Fossil vs Pine Needle
Fossil (Benjamin Moore) and Pine Needle (Dulux) come from different manufacturers. Fossil reads as beige-greige, while Pine Needle reads as green — two distinct hue families, not close cousins. The 65-point LRV gap — 72 for Fossil vs 7 for Pine Needle — means Fossil will open up a space more effectively. Where Fossil leans red, Pine Needle reads cool — a distinction that shifts noticeably depending on the light source and surrounding finishes. A ΔE of 61.6 puts these firmly in different territory — two distinct design choices rather than close alternatives. Below you'll find 1 real-room photo comparison where both colors appear side by side, plus 5 simulated room previews.

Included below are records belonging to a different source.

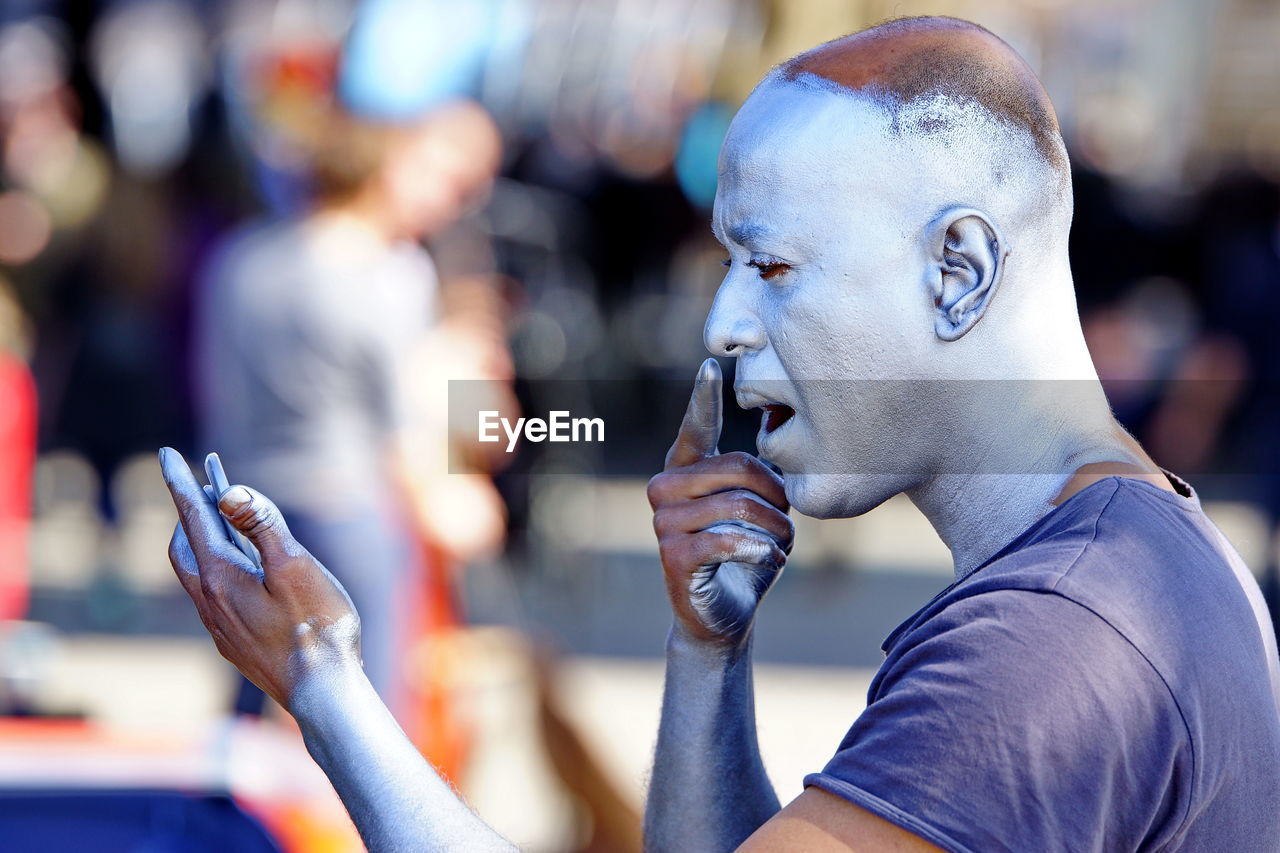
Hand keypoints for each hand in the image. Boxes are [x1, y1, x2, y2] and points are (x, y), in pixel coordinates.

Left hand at [159, 447, 360, 710]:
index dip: (181, 482)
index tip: (166, 454)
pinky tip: (246, 577)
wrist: (322, 693)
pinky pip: (215, 599)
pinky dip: (219, 572)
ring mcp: (222, 628)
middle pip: (185, 547)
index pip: (194, 517)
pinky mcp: (236, 645)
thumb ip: (262, 525)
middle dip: (189, 513)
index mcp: (222, 577)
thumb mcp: (295, 566)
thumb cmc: (318, 628)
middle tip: (200, 488)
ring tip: (223, 526)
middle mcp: (211, 603)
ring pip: (197, 576)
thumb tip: (229, 491)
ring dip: (203, 543)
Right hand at [647, 360, 792, 647]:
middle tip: (788, 517)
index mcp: (685, 470)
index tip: (712, 365)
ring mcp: (664, 523)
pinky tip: (770, 560)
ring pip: (737, 505)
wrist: (724, 618)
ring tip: (782, 544)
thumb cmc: (743, 556)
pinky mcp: (674, 557)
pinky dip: (760, 550)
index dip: (703, 397)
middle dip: (775, 492)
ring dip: (775, 528)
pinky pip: (726, 539)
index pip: (696, 427)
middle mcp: (665, 489)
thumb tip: (778, 444)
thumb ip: (759, 479)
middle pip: (735, 466)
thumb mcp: (756, 510)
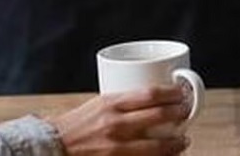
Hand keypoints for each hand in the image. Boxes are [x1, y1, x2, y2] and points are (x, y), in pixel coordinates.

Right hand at [48, 87, 191, 155]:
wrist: (52, 146)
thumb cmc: (76, 124)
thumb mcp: (99, 104)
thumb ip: (123, 103)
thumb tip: (154, 100)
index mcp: (111, 103)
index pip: (150, 94)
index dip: (172, 94)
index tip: (181, 93)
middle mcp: (115, 123)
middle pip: (159, 116)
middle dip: (179, 114)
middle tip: (187, 112)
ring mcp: (116, 146)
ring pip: (156, 146)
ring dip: (175, 143)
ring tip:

Fossil vs Pine Needle in Real Spaces
1 real room side by side. Seeing Fossil and Pine Needle in actual rooms makes the difference concrete; browse the spaces below to get a feel for how each color lives on a wall.
Living Room
A living room wall sees more varied light than almost any other surface in the house, which makes the choice between these two more nuanced than a chip suggests. Fossil reflects noticeably more light off the walls, making the space read more open than Pine Needle.
Color Details
Fossil vs Pine Needle Simulated Comparison
5 simulated room previews — drag the slider on each to see Fossil on one side and Pine Needle on the other.
Digital color is approximate. These simulations are generated from the manufacturer's hex values and overlaid on grayscale room photos — your screen's calibration, brightness, and viewing angle all affect how they render. Before committing to either color, test physical samples in your own space under the light you actually live with.
More Fossil comparisons
See how Fossil stacks up against other well-photographed colors across different brands and tones.